Added download_samples(..., unzip=True)
MISP · Jun 12, 2018 · 484438f · 484438f
2 parents 3ea729c + 26fa044
commit 484438f
Showing 1 changed file with 16 additions and 14 deletions.
diff --git a/pymisp/api.py b/pymisp/api.py
@@ -1194,7 +1194,7 @@ def get_yara(self, event_id):
         rules = '\n\n'.join([a['value'] for a in result['response']['Attribute']])
         return True, rules
 
-    def download_samples(self, sample_hash=None, event_id=None, all_samples=False):
+    def download_samples(self, sample_hash=None, event_id=None, all_samples=False, unzip=True):
         """Download samples, by hash or event ID. If there are multiple samples in one event, use the all_samples switch"""
         url = urljoin(self.root_url, 'attributes/downloadSample')

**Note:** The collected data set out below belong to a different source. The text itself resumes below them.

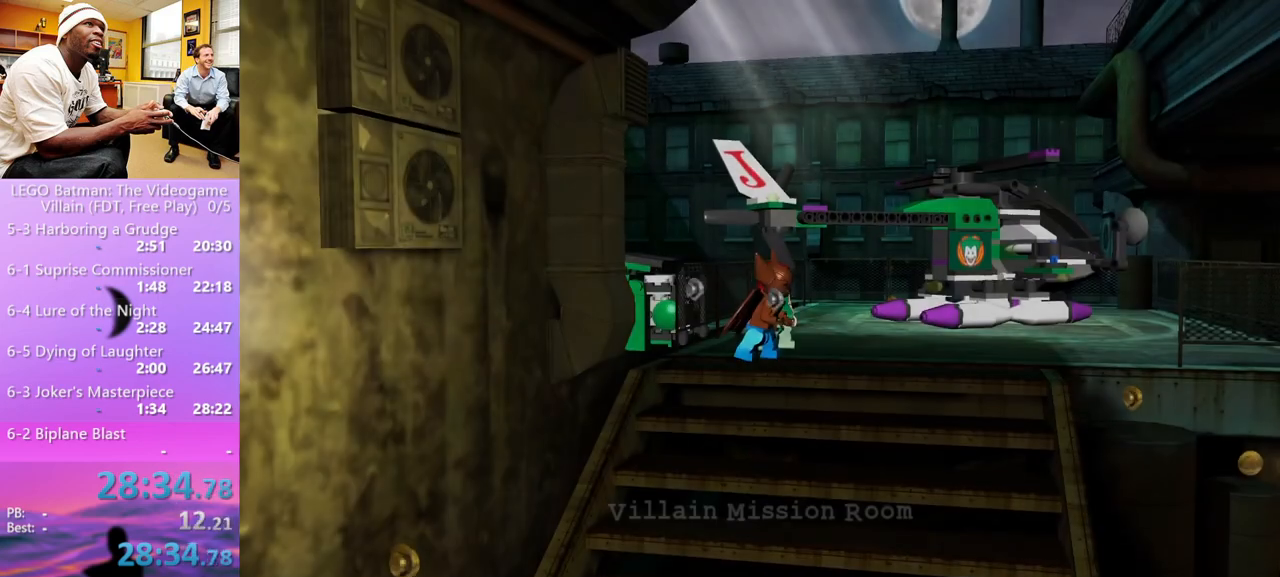
{"buttons": [], "left_stick": "up-right", "right_stick": "center", "events": []}
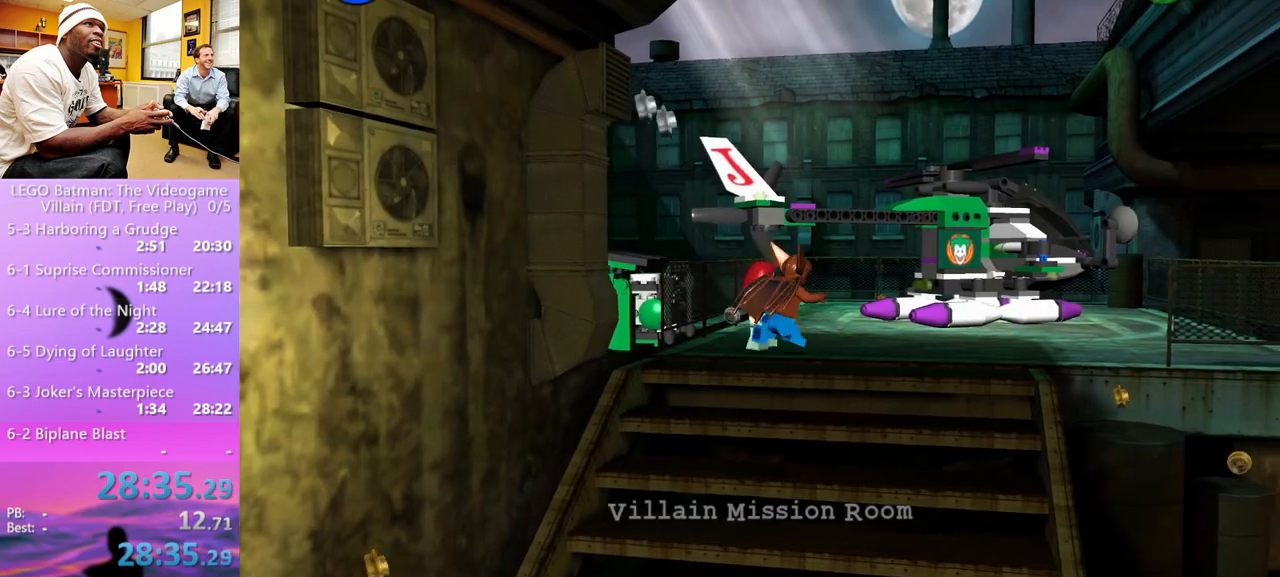
{"buttons": [], "left_stick": "up-right", "right_stick": "center", "events": []}
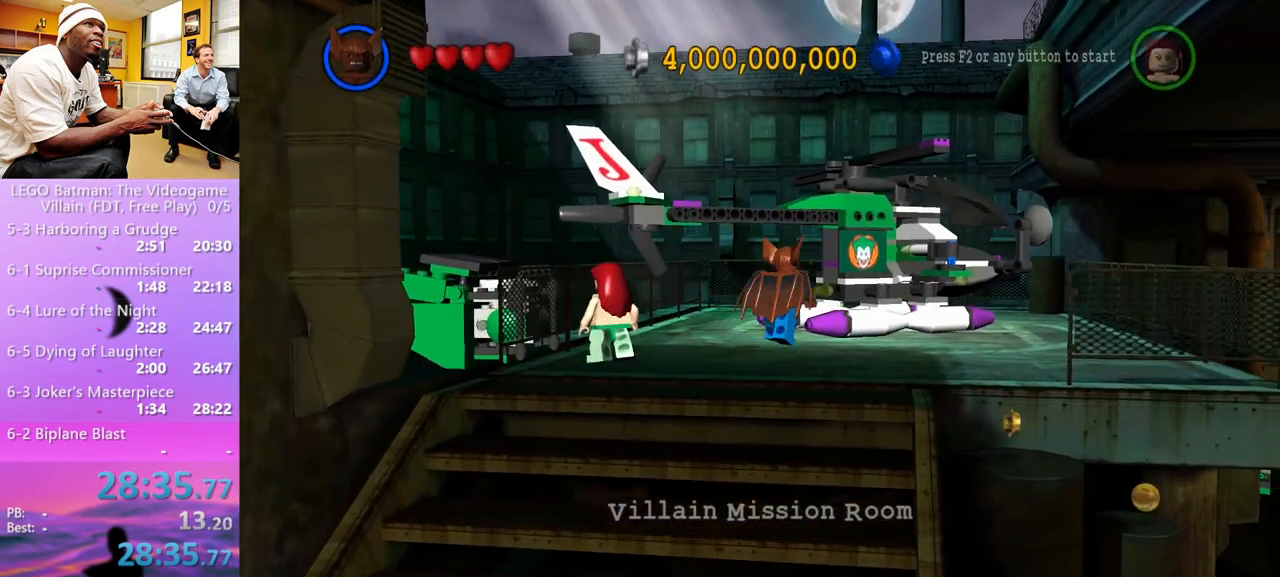
{"buttons": [], "left_stick": "center", "right_stick": "center", "events": [[100, "Y", "down"], [167, "Y", "up"], [233, "Y", "down"], [300, "Y", "up"], [433, "left_stick", "center"]]}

         to_post = {'request': {'hash': sample_hash, 'eventID': event_id, 'allSamples': all_samples}}
@@ -1208,19 +1208,21 @@ def download_samples(self, sample_hash=None, event_id=None, all_samples=False):
         for f in result['result']:
             decoded = base64.b64decode(f['base64'])
             zipped = BytesIO(decoded)
-            try:
-                archive = zipfile.ZipFile(zipped)
-                if f.get('md5') and f['md5'] in archive.namelist():
-                    # New format
-                    unzipped = BytesIO(archive.open(f['md5'], pwd=b'infected').read())
-                else:
-                    # Old format
-                    unzipped = BytesIO(archive.open(f['filename'], pwd=b'infected').read())
-                details.append([f['event_id'], f['filename'], unzipped])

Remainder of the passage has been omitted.